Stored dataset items

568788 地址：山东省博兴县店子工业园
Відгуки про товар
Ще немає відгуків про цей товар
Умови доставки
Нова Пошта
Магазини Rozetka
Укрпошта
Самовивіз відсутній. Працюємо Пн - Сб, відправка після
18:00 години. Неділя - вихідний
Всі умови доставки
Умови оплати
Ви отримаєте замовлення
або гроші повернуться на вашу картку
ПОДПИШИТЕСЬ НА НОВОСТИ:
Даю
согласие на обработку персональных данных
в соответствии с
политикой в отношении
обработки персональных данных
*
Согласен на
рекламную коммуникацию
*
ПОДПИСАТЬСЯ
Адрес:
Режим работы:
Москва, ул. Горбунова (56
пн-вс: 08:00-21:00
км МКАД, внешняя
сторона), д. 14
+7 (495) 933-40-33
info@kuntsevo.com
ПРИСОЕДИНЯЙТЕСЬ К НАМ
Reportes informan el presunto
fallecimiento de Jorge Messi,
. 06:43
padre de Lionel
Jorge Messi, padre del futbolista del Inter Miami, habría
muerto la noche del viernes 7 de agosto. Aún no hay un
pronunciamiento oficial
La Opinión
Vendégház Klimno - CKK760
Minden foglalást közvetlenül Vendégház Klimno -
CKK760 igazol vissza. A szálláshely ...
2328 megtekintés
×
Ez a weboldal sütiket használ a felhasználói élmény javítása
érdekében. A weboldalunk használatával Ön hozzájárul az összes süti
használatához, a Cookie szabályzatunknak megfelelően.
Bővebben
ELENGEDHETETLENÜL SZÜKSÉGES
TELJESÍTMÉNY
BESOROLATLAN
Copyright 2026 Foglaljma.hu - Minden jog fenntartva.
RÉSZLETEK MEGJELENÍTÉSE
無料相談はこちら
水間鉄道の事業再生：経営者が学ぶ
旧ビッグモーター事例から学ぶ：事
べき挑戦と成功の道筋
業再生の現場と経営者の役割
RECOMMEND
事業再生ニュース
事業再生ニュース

● Request
Output every line of the items above, unchanged and in the same order.

● Answer to this exercise
568788 地址：山东省博兴县店子工业园
Відгуки про товар
Ще немає відгуків про цей товар
Умови доставки
Нова Пошта
Магазини Rozetka
Укрпошта
Самовивіз відсутній. Працюємо Пн - Сб, відправка після
18:00 години. Неділя - вихідний
Всі умови доставки
Умови оплати
Ви отримаєте замовлення
або гроші повернуться на вашу картку
ПОДПИШИТЕСЬ НА НОВОСТИ:
Даю
согласие на обработку персональных данных
в соответствии с
политикой в отношении
обработки персональных данных
*
Согласен на
рекламную коммуникацию
*
ПОДПИСАТЬСЯ
Адрес:
Режим работы:
Москва, ул. Горбунова (56
пн-вс: 08:00-21:00
км МКАД, внешняя
сторона), д. 14
+7 (495) 933-40-33
info@kuntsevo.com
ПРИСОЕДИНЯЙТЕСЬ К НАМ
Reportes informan el presunto
fallecimiento de Jorge Messi,
. 06:43
padre de Lionel
Jorge Messi, padre del futbolista del Inter Miami, habría
muerto la noche del viernes 7 de agosto. Aún no hay un
pronunciamiento oficial
La Opinión
Vendégház Klimno - CKK760
Minden foglalást közvetlenül Vendégház Klimno -
CKK760 igazol vissza. A szálláshely ...
2328 megtekintés
×
Ez a weboldal sütiket használ a felhasználói élmény javítása
érdekében. A weboldalunk használatával Ön hozzájárul az összes süti
használatához, a Cookie szabályzatunknak megfelelően.
Bővebben
ELENGEDHETETLENÜL SZÜKSÉGES
TELJESÍTMÉNY
BESOROLATLAN
Copyright 2026 Foglaljma.hu - Minden jog fenntartva.
RÉSZLETEK MEGJELENÍTÉSE
無料相談はこちら
水間鉄道の事業再生：経営者が学ぶ
旧ビッグモーター事例から学ぶ：事
べき挑戦と成功の道筋
業再生の現場と経営者の役割
RECOMMEND
事業再生ニュース
事業再生ニュース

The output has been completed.